DOCUMENT EXTRACT: Begin

Hi, did you use a salinity hydrometer? Or a general hydrometer that measures the specific gravity? Because generally whole house water softeners are low in sodium and safe even for people on low sodium diets. Yeah the softener replaces calcium ions with sodium ions but the salt itself is washed away during a recharge and rinse. I have only used softened water for years with no issues. My bypass is really tough to get by also.

Hard water is often high or very high TDS total dissolved solids and that number doesn’t change with a water softener as one ion is exchanged for another.

But one thing I should mention is that though KH/Alkalinity stay the same with softened water, GH is now 0. If you are not replenishing those minerals with something like Seachem Replenish and Seachem Fresh Trace I can see that your fish would potentially get sick and die or be weakened. Without those minerals their osmosis would also be weakened. Even soft water fish need some minerals to a GH of 2 or 3 degrees.

I can’t recommend an RO system but I don’t really think you need one if you replenish the minerals in the water. If you do end up getting an RO system make sure you use the two I mentioned above and also Seachem alkaline buffer as the RO water will be low in KH.

Lastly, I would highly recommend treating any new fish to a new tank with Prazi Pro as many fish come home to you with parasites, flukes and this gets rid of them. Treat the whole tank. Doesn’t hurt the cycle.

DOCUMENT EXTRACT: End

Answer these questions using the post on softened water for aquariums.
(a) What does the post say GH becomes with softened water?
(b) What does the post say happens to TDS when a water softener is used?
(c) What product does the post recommend for treating new fish?

PROVIDED DATA: Begin

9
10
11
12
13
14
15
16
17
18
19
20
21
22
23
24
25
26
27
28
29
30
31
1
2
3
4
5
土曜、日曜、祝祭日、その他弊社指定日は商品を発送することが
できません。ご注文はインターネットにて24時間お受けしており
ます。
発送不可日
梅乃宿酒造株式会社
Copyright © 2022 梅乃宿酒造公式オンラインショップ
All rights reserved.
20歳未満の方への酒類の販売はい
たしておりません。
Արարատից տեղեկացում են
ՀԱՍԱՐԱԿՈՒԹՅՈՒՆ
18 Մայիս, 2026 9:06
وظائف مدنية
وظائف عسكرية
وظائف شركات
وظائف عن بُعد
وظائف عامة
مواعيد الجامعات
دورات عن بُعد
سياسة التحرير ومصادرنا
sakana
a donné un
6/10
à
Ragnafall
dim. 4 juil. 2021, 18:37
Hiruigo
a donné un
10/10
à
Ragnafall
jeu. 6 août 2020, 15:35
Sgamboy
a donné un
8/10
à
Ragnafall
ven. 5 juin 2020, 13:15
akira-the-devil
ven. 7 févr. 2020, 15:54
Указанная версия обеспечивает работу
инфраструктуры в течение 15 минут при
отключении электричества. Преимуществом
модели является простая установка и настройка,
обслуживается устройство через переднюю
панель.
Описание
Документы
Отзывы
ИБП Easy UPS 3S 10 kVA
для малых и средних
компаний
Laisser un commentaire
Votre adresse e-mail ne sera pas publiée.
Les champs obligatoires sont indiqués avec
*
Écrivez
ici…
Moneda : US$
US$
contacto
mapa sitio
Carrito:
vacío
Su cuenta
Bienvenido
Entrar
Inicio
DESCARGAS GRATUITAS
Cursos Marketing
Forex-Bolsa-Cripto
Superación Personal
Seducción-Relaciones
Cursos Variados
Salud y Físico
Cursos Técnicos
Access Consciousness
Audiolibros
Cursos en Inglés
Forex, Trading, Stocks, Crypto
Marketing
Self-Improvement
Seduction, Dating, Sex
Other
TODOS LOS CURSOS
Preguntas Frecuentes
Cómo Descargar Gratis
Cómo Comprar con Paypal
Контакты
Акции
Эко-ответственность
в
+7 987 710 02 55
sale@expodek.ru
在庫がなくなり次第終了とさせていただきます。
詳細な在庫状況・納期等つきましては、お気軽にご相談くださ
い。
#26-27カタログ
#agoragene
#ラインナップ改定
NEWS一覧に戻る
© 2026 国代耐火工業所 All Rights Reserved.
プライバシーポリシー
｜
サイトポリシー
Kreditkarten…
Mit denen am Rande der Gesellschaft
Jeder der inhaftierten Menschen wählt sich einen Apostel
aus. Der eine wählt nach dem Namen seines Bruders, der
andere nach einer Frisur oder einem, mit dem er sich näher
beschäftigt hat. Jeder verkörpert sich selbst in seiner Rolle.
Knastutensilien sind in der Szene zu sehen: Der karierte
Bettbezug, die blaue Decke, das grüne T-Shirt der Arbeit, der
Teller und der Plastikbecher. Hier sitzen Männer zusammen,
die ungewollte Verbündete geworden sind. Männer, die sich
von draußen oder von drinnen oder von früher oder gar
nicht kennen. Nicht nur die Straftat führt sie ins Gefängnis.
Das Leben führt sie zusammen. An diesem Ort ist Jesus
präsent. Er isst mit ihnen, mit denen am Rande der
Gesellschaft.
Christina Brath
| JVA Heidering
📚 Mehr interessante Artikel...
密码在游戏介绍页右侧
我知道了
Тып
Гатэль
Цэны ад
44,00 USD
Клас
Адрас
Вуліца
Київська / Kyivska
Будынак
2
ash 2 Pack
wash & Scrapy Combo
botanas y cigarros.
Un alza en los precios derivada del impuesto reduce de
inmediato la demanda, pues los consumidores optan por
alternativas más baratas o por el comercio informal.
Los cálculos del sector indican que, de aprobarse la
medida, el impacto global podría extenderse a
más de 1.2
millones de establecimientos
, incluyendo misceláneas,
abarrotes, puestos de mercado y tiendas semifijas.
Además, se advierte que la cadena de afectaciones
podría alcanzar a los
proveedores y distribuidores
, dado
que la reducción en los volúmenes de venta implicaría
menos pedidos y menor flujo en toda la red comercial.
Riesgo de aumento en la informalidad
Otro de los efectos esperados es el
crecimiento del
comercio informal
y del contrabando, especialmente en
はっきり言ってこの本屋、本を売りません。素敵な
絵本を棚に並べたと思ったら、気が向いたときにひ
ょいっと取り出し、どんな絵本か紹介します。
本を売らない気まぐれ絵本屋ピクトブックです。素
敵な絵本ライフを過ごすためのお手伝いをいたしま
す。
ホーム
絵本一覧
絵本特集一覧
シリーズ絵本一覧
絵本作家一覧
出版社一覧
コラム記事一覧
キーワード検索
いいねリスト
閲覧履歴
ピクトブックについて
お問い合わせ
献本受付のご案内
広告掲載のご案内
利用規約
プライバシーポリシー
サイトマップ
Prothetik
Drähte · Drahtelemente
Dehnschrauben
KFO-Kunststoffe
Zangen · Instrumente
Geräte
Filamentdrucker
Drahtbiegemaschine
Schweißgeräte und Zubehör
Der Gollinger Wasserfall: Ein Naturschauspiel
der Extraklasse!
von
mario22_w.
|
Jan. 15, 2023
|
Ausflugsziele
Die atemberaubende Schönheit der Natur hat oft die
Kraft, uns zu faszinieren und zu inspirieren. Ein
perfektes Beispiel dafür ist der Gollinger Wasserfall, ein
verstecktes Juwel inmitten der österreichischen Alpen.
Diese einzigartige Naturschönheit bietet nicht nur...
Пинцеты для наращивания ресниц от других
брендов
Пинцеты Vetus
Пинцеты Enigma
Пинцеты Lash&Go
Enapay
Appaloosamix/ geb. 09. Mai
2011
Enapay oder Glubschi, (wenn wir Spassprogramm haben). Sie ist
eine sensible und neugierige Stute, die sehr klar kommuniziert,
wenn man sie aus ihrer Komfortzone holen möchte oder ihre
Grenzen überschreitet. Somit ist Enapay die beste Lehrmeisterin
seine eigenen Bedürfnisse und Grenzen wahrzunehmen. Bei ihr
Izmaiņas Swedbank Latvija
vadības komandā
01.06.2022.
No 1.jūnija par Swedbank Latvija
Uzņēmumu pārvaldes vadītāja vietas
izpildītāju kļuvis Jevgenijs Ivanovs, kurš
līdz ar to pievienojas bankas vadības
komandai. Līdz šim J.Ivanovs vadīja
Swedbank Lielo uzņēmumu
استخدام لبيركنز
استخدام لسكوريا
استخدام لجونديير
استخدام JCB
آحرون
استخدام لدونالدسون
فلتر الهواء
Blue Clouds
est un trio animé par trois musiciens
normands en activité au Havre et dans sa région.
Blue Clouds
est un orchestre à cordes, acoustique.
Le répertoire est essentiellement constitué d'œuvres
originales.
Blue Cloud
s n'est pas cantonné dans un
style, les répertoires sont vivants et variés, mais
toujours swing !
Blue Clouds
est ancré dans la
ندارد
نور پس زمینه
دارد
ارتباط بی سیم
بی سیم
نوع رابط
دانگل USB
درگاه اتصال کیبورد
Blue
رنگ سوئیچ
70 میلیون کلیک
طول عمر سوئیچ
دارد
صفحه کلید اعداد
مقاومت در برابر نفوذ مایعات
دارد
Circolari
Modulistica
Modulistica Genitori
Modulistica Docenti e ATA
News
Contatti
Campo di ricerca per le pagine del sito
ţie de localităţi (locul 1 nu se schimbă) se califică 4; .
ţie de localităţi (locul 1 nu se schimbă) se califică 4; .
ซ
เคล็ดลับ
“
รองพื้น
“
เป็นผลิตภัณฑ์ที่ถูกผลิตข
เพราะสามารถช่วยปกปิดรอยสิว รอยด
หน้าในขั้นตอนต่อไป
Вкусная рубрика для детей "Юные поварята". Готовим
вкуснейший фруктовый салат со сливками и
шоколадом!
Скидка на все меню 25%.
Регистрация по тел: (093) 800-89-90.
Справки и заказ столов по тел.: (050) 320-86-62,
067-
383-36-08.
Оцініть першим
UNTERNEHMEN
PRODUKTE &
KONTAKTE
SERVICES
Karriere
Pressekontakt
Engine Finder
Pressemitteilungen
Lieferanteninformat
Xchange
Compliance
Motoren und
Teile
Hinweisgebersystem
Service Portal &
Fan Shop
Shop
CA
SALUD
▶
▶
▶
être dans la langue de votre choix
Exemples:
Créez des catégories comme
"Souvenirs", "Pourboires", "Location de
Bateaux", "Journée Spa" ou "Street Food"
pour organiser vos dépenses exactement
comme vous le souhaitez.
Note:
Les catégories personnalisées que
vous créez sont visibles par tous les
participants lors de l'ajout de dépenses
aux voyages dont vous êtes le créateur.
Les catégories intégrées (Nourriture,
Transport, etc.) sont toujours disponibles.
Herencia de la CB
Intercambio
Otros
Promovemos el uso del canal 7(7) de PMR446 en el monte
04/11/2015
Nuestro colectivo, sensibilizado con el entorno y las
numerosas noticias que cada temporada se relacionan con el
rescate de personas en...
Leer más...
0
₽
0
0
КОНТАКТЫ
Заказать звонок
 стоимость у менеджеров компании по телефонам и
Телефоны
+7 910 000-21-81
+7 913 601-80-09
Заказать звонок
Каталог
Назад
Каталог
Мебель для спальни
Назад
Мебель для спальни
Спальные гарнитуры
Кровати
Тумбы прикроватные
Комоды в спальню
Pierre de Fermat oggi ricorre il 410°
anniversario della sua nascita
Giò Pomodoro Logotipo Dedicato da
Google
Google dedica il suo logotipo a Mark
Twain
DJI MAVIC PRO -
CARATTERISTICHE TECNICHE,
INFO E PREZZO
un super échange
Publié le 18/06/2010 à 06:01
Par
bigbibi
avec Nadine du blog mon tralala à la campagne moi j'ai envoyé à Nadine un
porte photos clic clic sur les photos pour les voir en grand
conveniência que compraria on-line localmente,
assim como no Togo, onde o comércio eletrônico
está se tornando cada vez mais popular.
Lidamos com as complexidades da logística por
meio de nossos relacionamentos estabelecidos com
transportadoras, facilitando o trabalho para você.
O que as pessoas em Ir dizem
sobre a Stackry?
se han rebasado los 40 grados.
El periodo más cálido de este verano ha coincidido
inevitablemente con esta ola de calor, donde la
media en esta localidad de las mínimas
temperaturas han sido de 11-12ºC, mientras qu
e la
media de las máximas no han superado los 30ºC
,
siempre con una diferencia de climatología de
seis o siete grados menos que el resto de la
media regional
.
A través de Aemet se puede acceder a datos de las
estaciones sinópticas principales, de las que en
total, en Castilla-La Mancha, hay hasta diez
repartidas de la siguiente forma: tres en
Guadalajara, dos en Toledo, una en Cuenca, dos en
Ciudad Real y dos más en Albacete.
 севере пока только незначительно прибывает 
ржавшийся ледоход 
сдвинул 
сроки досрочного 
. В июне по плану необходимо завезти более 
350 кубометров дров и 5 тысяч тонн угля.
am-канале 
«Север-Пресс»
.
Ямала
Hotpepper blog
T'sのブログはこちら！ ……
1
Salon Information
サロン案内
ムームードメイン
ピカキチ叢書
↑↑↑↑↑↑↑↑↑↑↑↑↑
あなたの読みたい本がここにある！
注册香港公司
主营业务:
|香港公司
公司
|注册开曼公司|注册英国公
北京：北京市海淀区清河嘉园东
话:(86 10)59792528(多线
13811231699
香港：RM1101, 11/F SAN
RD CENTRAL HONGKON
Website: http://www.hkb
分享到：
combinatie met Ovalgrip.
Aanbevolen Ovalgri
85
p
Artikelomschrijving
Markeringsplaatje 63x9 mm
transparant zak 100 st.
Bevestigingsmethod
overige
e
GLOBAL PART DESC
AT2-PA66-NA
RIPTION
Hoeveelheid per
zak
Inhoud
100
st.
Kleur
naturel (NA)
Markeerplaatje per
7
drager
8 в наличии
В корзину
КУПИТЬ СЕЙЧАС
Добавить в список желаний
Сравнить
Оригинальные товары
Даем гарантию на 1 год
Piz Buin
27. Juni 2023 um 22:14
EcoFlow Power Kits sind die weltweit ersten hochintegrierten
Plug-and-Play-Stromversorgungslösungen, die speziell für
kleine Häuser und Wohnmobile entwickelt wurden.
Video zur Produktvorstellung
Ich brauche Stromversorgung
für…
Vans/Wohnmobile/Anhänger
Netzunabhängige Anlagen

PROVIDED DATA: End

-- WRITTEN ANSWER --
(a) GH becomes 0.
(b) TDS doesn't change, because one ion is exchanged for another.
(c) Prazi Pro.